Urbanisme : visites et contrôle des travaux par les autorités

Pour rappel, l’article L461-1 du code de l’urbanisme permet aux autorités compétentes de contrôler les travaux réalisés sur un terrain privé jusqu’à six ans après leur achèvement.

La Cour de cassation a confirmé la légalité de ces dispositions. Elle a jugé qu’elles ne portent pas atteinte au droit au respect de la vie privée et familiale, ni au domicile de l’occupant, tels que garantis par l’article 8, §1, de la Convention européenne des droits de l’homme.

Cour de cassation, 26 mars 2026 n°25-10.744


I – Rappel des faits

Une société propriétaire d’un terrain s’est opposée à l’entrée des agents d’une commune. Ceux-ci souhaitaient vérifier la conformité des constructions présentes sur le terrain.
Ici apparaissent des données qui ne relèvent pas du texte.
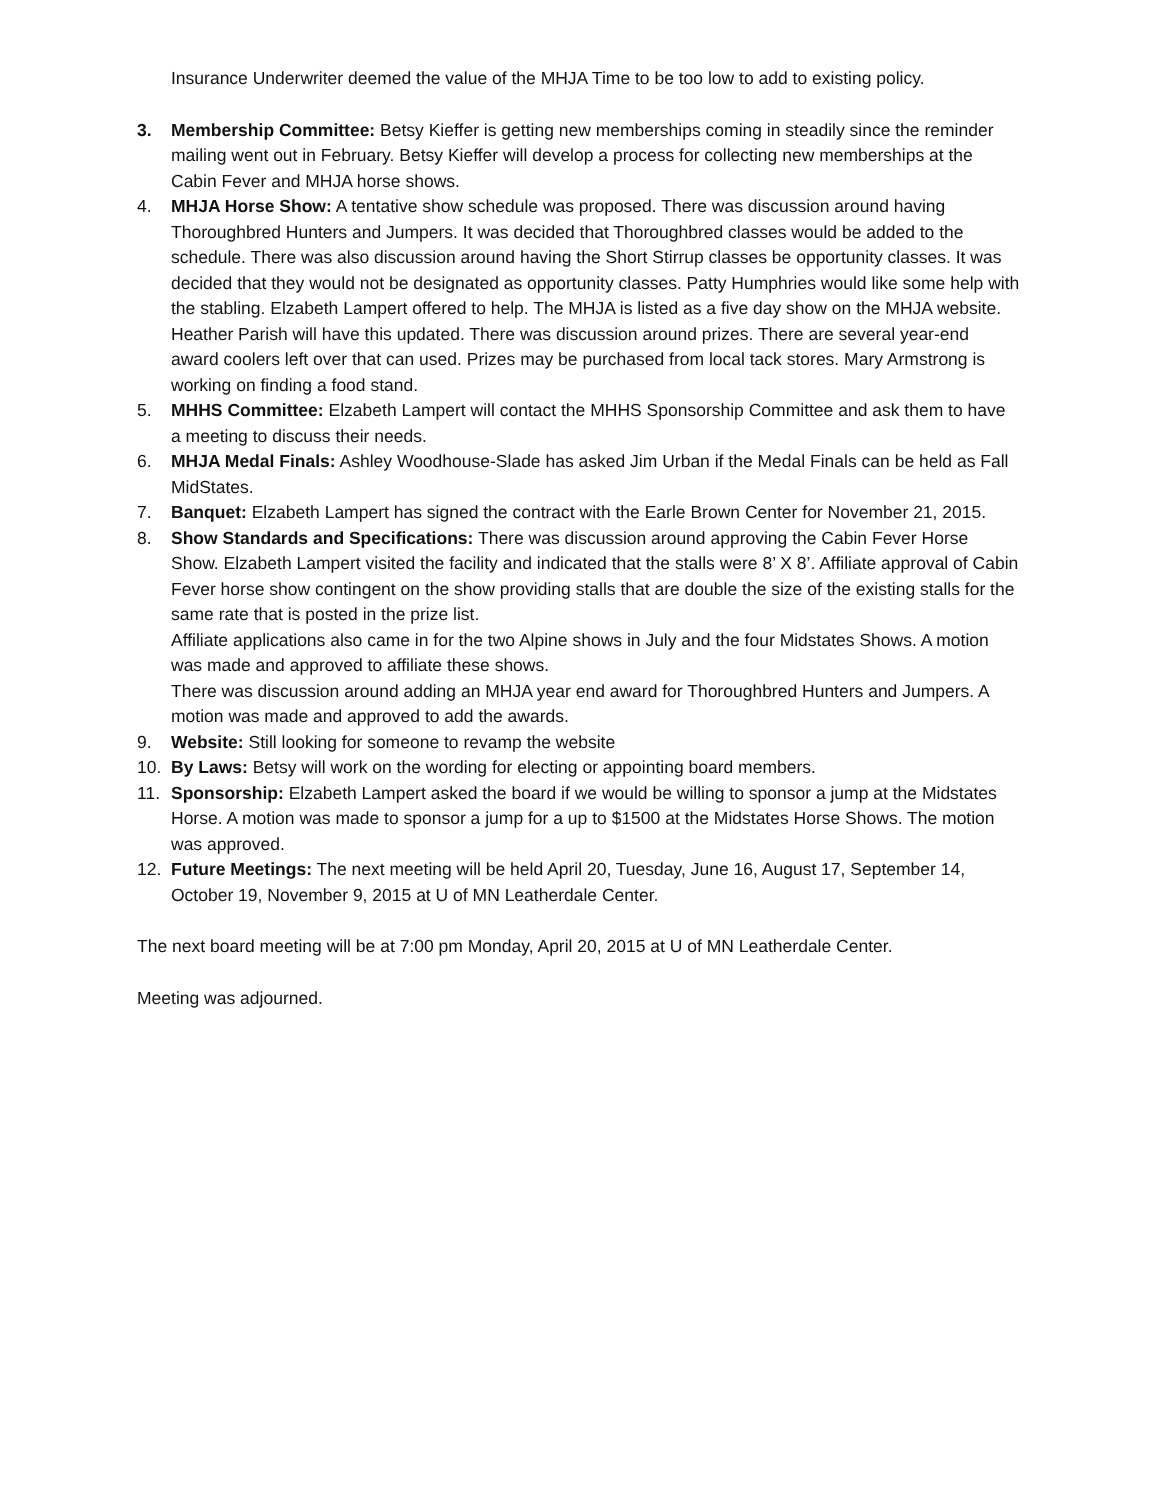Insurance Underwriter deemed the value of the MHJA Time to be too low to add to existing policy.
3. Membership Committee: Betsy Kieffer is getting new memberships coming in steadily since the reminder mailing went out in February. Betsy Kieffer will develop a process for collecting new memberships at the Cabin Fever and MHJA horse shows.
4. MHJA Horse Show: A tentative show schedule was proposed. There was discussion around having Thoroughbred Hunters and Jumpers. It was decided that Thoroughbred classes would be added to the schedule. There was also discussion around having the Short Stirrup classes be opportunity classes. It was decided that they would not be designated as opportunity classes. Patty Humphries would like some help with the stabling. Elzabeth Lampert offered to help. The MHJA is listed as a five day show on the MHJA website. Heather Parish will have this updated. There was discussion around prizes. There are several year-end award coolers left over that can used. Prizes may be purchased from local tack stores. Mary Armstrong is working on finding a food stand.
5. MHHS Committee: Elzabeth Lampert will contact the MHHS Sponsorship Committee and ask them to have a meeting to discuss their needs.
6. MHJA Medal Finals: Ashley Woodhouse-Slade has asked Jim Urban if the Medal Finals can be held as Fall MidStates.
7. Banquet: Elzabeth Lampert has signed the contract with the Earle Brown Center for November 21, 2015.
8. Show Standards and Specifications: There was discussion around approving the Cabin Fever Horse Show. Elzabeth Lampert visited the facility and indicated that the stalls were 8’ X 8’. Affiliate approval of Cabin Fever horse show contingent on the show providing stalls that are double the size of the existing stalls for the same rate that is posted in the prize list.
Affiliate applications also came in for the two Alpine shows in July and the four Midstates Shows. A motion was made and approved to affiliate these shows.
There was discussion around adding an MHJA year end award for Thoroughbred Hunters and Jumpers. A motion was made and approved to add the awards.
9. Website: Still looking for someone to revamp the website
10. By Laws: Betsy will work on the wording for electing or appointing board members.
11. Sponsorship: Elzabeth Lampert asked the board if we would be willing to sponsor a jump at the Midstates Horse. A motion was made to sponsor a jump for a up to $1500 at the Midstates Horse Shows. The motion was approved.
12. Future Meetings: The next meeting will be held April 20, Tuesday, June 16, August 17, September 14, October 19, November 9, 2015 at U of MN Leatherdale Center.
The next board meeting will be at 7:00 pm Monday, April 20, 2015 at U of MN Leatherdale Center.
Meeting was adjourned.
La commune a saisi le juge pour autoriser l’accès. La société a invoqué le droit au respect de la vie privée et du domicile et contesté que la visite puisse se faire sans son consentement.


II – Que prévoit l’article L461-1 du code de l’urbanisme ?

L’article L461-1 du code de l’urbanisme prévoit :

  • Le préfet, l’autorité compétente ou leurs délégués, ainsi que certains agents habilités, peuvent visiter les lieux accueillant ou susceptibles d’accueillir des constructions ou aménagements soumis au code.
  • L’objectif est de vérifier que les travaux respectent la loi.
  • Les agents peuvent demander la communication de documents relatifs aux travaux.
  • Ce droit s’exerce jusqu’à six ans après l’achèvement des travaux.
  • Pour certaines installations spécifiques, le contrôle peut durer pendant leur exploitation, mais limité à six ans après la fin ou l’échéance de l’autorisation.

III – L’analyse de la Cour de cassation sur ces visites

La Cour de cassation a confirmé que les opérations de contrôle prévues par les articles L461-1 à L461-4 du code de l’urbanisme ne peuvent être effectuées que dans un délai de six ans après l’achèvement des travaux.

Ensuite, elle rappelle que ces contrôles servent des objectifs légitimes : respecter les règles d’urbanisme, maîtriser l’occupation des sols et le développement urbain, prévenir les infractions pénales, et protéger la santé ainsi que les droits et libertés d’autrui.

Par ailleurs, la Cour précise que la visite des lieux à usage d’habitation nécessite soit l’assentiment de l’occupant, soit, en cas de refus ou d’impossibilité, une autorisation du juge des libertés et de la détention.

De plus, ces visites se déroulent sous le contrôle du juge, à certaines heures, avec la présence de l’occupant ou de témoins, et par des agents strictement habilités. L’occupant peut se faire assister d’un conseil.

En outre, l’ordonnance autorisant la visite doit indiquer l’adresse des lieux, le nom et la qualité des agents, ainsi que les heures de visite, et peut faire l’objet d’un recours devant le premier président de la cour d’appel.

Enfin, la Cour rappelle que ces visites ont un objet limité au contrôle de la conformité des travaux et ne permettent ni perquisition, ni saisie, ni autre mesure de contrainte. La demande de documents se limite à ceux relatifs à la réalisation des travaux, et la requête auprès du juge n’a pas besoin de justifier les raisons du contrôle, mais seulement de préciser les conditions de sa régularité.

Ainsi, la Cour conclut que ces dispositions ne violent pas le droit au respect de la vie privée et familiale, ni le domicile, garantis par l’article 8 de la Convention européenne des droits de l’homme. Le moyen invoqué par la société est donc rejeté.